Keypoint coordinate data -
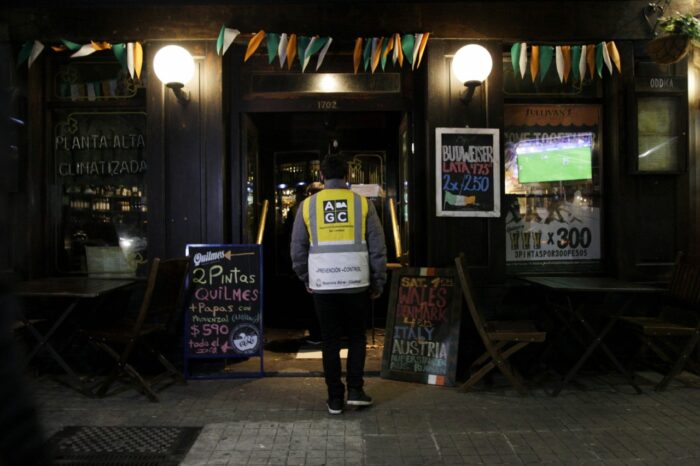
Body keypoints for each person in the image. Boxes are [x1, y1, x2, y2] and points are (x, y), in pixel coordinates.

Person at [290, 154, 387, 415]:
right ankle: (355, 390)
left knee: (330, 341)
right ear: (348, 176)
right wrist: (378, 280)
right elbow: (378, 247)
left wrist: (306, 277)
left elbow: (297, 249)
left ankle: (334, 399)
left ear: (321, 176)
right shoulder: (363, 204)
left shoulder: (307, 206)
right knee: (357, 337)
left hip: (323, 284)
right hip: (357, 282)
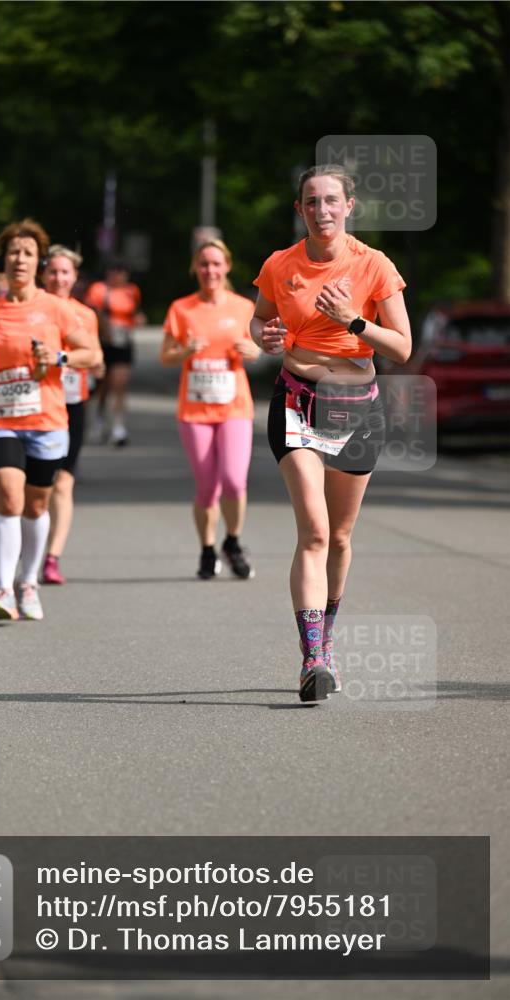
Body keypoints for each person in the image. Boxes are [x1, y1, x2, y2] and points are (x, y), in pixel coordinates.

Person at [251, 164, 411, 703]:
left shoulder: (374, 265)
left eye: (331, 201)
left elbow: (403, 348)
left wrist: (352, 320)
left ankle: (328, 635)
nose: (321, 211)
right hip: (298, 399)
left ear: (349, 206)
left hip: (357, 406)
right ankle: (313, 657)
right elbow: (259, 321)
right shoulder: (280, 264)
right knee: (314, 532)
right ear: (299, 210)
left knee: (340, 537)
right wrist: (267, 337)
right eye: (311, 202)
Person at [0, 219, 98, 621]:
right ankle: (3, 591)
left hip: (48, 420)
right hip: (0, 417)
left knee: (36, 506)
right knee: (8, 497)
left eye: (29, 253)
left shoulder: (56, 308)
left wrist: (58, 359)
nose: (20, 259)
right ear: (5, 259)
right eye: (15, 252)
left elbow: (92, 355)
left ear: (39, 263)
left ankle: (29, 583)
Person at [161, 239, 260, 580]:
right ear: (195, 268)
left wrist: (250, 348)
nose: (210, 271)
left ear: (227, 266)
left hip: (234, 407)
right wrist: (185, 350)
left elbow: (259, 349)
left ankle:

Assignment - When copying, output the data exactly and leave out the pictures.

Response -
Body keypoints for each person in the image. Boxes are [x1, y1, x2, y2] and points are (x, y), in pixel coordinates.

Person at [290, 154, 387, 415]:
right ankle: (355, 390)
left knee: (330, 341)
right ear: (348, 176)
right wrist: (378, 280)
right elbow: (378, 247)
left wrist: (306, 277)
left elbow: (297, 249)
left ankle: (334, 399)
left ear: (321, 176)
right shoulder: (363, 204)
left shoulder: (307, 206)
right knee: (357, 337)
left hip: (323, 284)
right hip: (357, 282)
Body keypoints for each person in the image. Boxes are [x1, y1, x2, y2] and points are (x, y), in pixel coordinates.

Person at [251, 164, 411, 703]:
left shoulder: (374, 265)
left eye: (331, 201)
left elbow: (403, 348)
left wrist: (352, 320)
left ankle: (328, 635)
nose: (321, 211)
right hip: (298, 399)
left ear: (349, 206)
left hip: (357, 406)
right ankle: (313, 657)
right elbow: (259, 321)
right shoulder: (280, 264)
right knee: (314, 532)
right ear: (299, 210)
left knee: (340, 537)
right wrist: (267, 337)
right eye: (311, 202)
Person at [0, 219, 98, 621]:
right ankle: (3, 591)
left hip: (48, 420)
right hip: (0, 417)
left knee: (36, 506)
right knee: (8, 497)
left eye: (29, 253)
left shoulder: (56, 308)
left wrist: (58, 359)
nose: (20, 259)
right ear: (5, 259)
right eye: (15, 252)
left elbow: (92, 355)
left ear: (39, 263)
left ankle: (29, 583)
Person at [161, 239, 260, 580]:
right ear: (195, 268)
left wrist: (250, 348)
nose: (210, 271)
left ear: (227, 266)
left hip: (234, 407)
right wrist: (185, 350)
left elbow: (259, 349)
left ankle:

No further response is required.